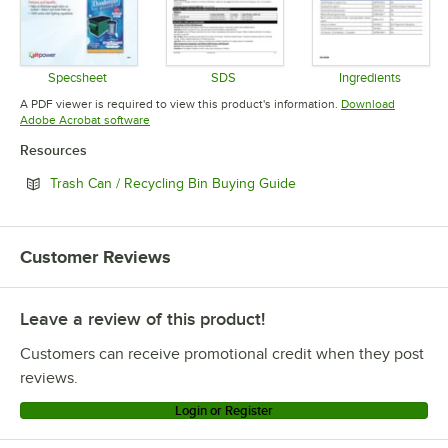
Specsheet
SDS
Ingredients
Opens in new tab
Opens in new tab
Opens in 
A PDF viewer is required to view this product's information.
Download
Opens in new tab
Adobe Acrobat software
Resources
Opens in new tab
Trash Can / Recycling Bin Buying Guide
Customer Reviews
Leave a review of this product!
Customers can receive promotional credit when they post
reviews.
Login or Register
::::::::
Rewrite the text of the records with "PDF viewer" changed to "document reader" and nothing else altered. Omit the pictures.

Answer space —
Specsheet
SDS
Ingredients
Opens in new tab
Opens in new tab
Opens in 
A document reader is required to view this product's information.
Download
Opens in new tab
Adobe Acrobat software
Resources
Opens in new tab
Trash Can / Recycling Bin Buying Guide
Customer Reviews
Leave a review of this product!
Customers can receive promotional credit when they post
reviews.
Login or Register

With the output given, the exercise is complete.